* [Records shown]:
[Start of Attachment]
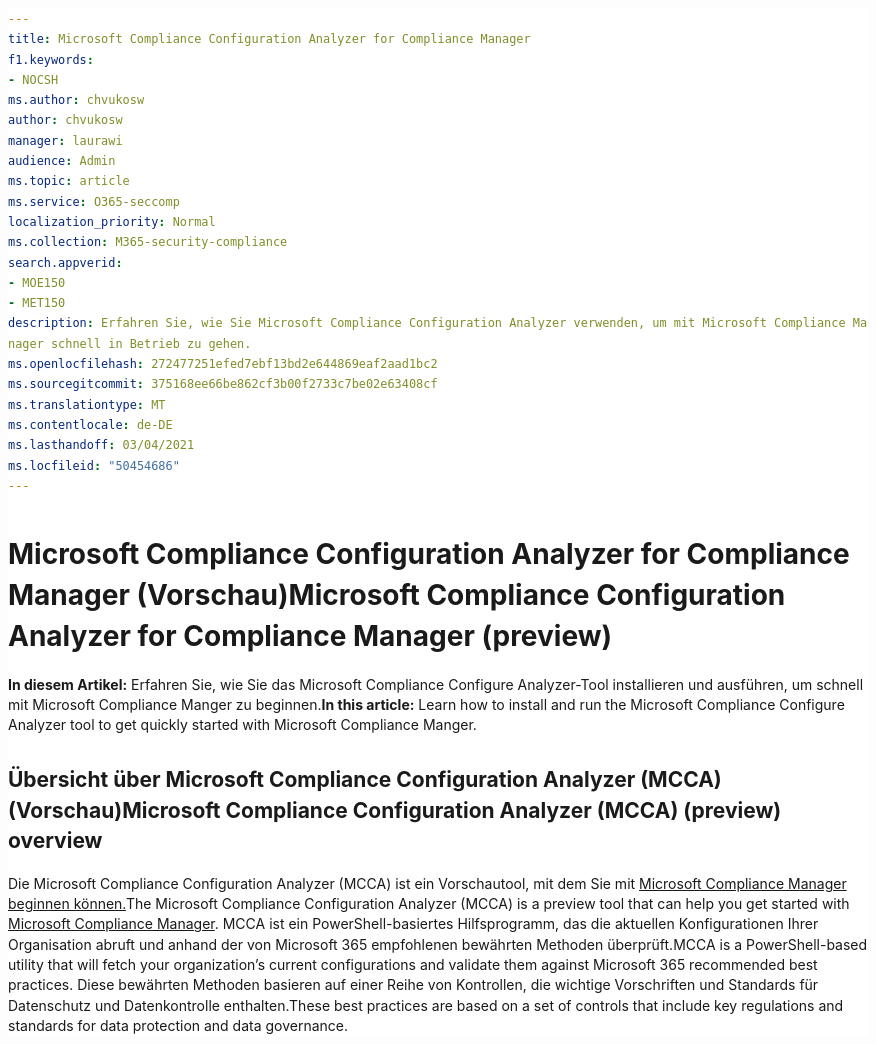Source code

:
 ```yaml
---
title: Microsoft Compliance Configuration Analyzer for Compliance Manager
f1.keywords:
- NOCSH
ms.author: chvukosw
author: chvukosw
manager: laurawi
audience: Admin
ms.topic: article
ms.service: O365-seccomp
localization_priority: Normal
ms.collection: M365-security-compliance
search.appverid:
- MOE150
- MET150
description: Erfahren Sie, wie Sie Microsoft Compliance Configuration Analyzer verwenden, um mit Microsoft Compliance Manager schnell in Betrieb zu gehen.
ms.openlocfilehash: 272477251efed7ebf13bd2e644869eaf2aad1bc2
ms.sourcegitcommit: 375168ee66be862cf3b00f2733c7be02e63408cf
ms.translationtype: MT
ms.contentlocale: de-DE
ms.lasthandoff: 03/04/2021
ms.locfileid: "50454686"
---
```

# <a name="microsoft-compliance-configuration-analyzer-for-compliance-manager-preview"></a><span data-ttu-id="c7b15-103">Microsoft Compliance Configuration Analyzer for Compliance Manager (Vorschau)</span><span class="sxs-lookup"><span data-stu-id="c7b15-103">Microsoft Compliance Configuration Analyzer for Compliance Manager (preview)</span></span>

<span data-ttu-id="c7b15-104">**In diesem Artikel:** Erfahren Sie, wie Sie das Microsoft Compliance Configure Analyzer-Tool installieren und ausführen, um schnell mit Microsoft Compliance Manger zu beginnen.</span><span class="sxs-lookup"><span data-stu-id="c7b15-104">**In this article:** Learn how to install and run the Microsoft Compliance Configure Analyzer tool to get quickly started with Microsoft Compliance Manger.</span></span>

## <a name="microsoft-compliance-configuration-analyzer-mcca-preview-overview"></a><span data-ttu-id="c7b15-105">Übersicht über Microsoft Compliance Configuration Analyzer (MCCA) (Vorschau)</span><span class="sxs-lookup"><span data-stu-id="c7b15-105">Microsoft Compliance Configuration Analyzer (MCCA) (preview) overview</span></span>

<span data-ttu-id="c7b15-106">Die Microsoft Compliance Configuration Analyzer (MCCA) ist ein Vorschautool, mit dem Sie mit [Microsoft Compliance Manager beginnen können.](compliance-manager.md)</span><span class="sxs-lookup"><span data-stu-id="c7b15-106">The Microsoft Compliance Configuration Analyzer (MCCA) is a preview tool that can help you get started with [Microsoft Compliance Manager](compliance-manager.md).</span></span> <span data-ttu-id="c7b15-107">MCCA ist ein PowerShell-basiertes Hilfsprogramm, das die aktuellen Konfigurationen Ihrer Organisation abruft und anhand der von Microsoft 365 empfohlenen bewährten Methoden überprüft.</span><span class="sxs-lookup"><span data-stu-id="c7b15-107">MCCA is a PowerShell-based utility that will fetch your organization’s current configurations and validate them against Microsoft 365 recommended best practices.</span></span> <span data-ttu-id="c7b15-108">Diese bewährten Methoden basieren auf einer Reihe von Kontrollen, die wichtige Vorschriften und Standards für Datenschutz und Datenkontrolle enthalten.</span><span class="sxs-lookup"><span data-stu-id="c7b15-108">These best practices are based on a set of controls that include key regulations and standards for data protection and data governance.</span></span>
[End of Attachment]
[Start of Attachment]
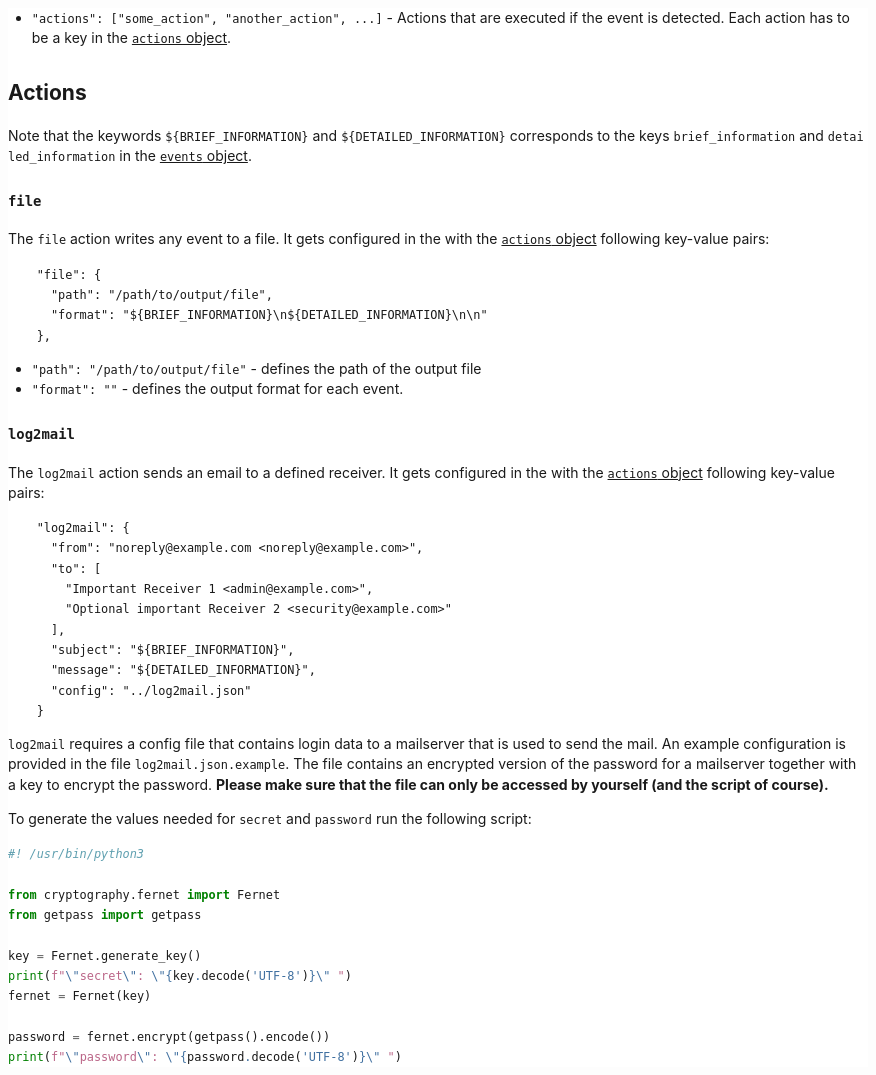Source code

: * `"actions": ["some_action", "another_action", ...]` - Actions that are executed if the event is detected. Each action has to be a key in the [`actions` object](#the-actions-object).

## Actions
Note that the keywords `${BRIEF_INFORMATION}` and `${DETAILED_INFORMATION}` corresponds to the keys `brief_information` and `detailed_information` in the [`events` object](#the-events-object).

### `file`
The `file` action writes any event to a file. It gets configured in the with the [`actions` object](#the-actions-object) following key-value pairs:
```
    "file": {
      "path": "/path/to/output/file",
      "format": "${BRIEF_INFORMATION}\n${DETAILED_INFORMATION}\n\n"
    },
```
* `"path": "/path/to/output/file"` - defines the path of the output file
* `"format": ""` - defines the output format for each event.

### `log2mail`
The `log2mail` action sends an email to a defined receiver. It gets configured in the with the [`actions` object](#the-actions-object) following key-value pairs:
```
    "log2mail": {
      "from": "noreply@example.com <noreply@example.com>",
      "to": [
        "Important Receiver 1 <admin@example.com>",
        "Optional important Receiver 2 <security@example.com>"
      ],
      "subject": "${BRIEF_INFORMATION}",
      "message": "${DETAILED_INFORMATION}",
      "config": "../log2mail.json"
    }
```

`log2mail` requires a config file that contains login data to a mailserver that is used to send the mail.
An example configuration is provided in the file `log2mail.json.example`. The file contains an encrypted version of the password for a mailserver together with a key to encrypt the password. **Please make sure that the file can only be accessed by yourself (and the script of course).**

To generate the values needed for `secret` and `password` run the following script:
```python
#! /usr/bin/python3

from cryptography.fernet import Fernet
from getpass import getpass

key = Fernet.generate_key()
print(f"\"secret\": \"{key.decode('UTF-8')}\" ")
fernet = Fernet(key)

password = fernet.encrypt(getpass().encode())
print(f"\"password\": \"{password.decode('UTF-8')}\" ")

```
[End of Attachment]
[Start of Attachment]
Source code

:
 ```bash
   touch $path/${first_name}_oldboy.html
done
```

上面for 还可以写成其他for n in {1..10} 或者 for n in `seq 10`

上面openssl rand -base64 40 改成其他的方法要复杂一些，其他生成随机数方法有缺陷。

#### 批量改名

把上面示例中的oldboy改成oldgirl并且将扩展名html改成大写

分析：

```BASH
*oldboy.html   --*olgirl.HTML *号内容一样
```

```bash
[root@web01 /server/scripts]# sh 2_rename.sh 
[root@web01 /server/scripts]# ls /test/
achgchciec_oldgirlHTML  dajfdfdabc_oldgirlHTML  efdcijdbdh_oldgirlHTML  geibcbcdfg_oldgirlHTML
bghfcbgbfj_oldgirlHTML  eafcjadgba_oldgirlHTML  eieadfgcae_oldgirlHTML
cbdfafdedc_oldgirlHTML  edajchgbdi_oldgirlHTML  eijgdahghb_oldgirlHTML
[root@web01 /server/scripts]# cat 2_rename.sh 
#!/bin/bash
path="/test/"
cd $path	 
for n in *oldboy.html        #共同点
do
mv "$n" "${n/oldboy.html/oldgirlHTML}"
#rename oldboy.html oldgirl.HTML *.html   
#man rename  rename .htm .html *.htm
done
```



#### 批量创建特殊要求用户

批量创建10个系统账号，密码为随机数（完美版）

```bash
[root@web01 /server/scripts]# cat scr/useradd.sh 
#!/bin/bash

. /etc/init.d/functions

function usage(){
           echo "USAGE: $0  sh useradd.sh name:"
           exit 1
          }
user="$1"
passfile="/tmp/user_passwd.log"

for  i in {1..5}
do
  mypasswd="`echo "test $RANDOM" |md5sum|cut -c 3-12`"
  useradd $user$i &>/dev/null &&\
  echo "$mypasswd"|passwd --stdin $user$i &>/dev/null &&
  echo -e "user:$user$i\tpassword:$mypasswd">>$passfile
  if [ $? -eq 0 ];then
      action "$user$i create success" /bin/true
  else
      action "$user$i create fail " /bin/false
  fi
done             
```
[End of Attachment]
* [Exercise directions]: Look through the entries above. Extract each line with the word "null".

* [Exercise answer]:
  useradd $user$i &>/dev/null &&\
  echo "$mypasswd"|passwd --stdin $user$i &>/dev/null &&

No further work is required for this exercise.